「足かせ」が健康を蝕む:コロンビアからの移民、米国からの帰還決断
エリカ・カルデさん一家が、足かせ(電子保護監視装置)による肉体的・精神的苦痛に耐えかね、米国からの帰還を決断した。それは、拒否された難民申請と厳格な移民管理が、個人の生活をいかに翻弄するかを如実に示すケースだ。

Tiktok発信が可視化した、移民の苦悩
コロンビア出身のエリカ・カルデさんは、TikTokを通じて自身の体験を発信。その内容は、米国での移民生活の複雑さを浮き彫りにした。彼女の訴えは、多くの共感を呼び、社会問題としての移民政策のあり方を改めて問い直すきっかけとなっている。彼女は「米国からボランタリーに脱出したい」と語り、2か月間足かせを身に着けた日々を振り返った。
エリカさんのケースは、ドナルド・トランプ政権下で強化された移民規制と、その迅速化された手続きの犠牲者の一例と言える。難民申請は通常数年を要するにも関わらず、彼女の申請はわずか1年で却下されたという事実も、手続きの加速を物語っている。彼女は「入国以来、2ヶ月に一度は傷ができていた」と語り、周囲の移民との状況の違いを強調した。彼らは長年、難民審査を待っているのに、彼女は迅速に却下されたのだ。
足かせは単なる監視装置ではない。それは、精神的な負担と肉体的な苦痛を伴う屈辱であり、エリカさんの健康状態を悪化させた要因の一つだ。特に、彼女の息子への影響を危惧する声は、家族の絆が移民政策によって引き裂かれる可能性を示唆している。彼女は「足かせは決して健康的なものではない」と訴え、皮膚への炎症も経験したと明かした。

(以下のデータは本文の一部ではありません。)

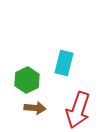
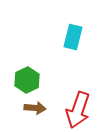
cyan rectangle: moved 9 px right, 26 px up
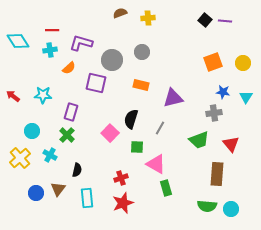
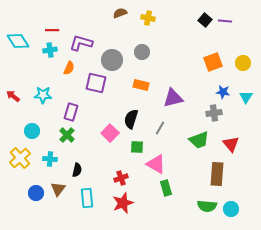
yellow cross at (148, 18): rotated 16 degrees clockwise
orange semicircle at (69, 68): rotated 24 degrees counterclockwise
cyan cross at (50, 155): moved 4 px down; rotated 24 degrees counterclockwise
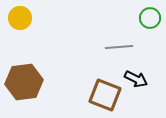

帰還プロセスにはリスクが伴う。エリカさんは、移民局への通告と足かせの取り外し手続きについて慎重に検討を進めている。彼女は「移民局の担当官に、ボランタリーに帰国したいという意思を伝え、足かせの取り外しと出国手続きについて確認する必要がある」と語った。 移民局との面談を避け、すぐに帰国することを決断した背景には、移民拘留センターへの収容を恐れる気持ちがあった。
ソーシャルメディア上では、エリカさんへの共感とアドバイスが飛び交っている。一部のユーザーは、移民局のウェブサイトや領事館への相談を推奨し、他のユーザーは過去の経験を共有することで、彼女の不安を和らげようと試みた。しかし、彼女は「CBP Homeが最良の選択肢だ。彼らはフライトを手配し、手続きも迅速だ」というアドバイスも受けた。
今回のエリカ・カルデさんのケースは、移民政策の矛盾と、それが個人の人生に与える深刻な影響を改めて浮き彫りにした。厳格な移民管理は、多くの場合、人道的な配慮を欠いている。彼女の帰還は、移民制度の根本的な見直しを求める声に、新たな力を与えるだろう。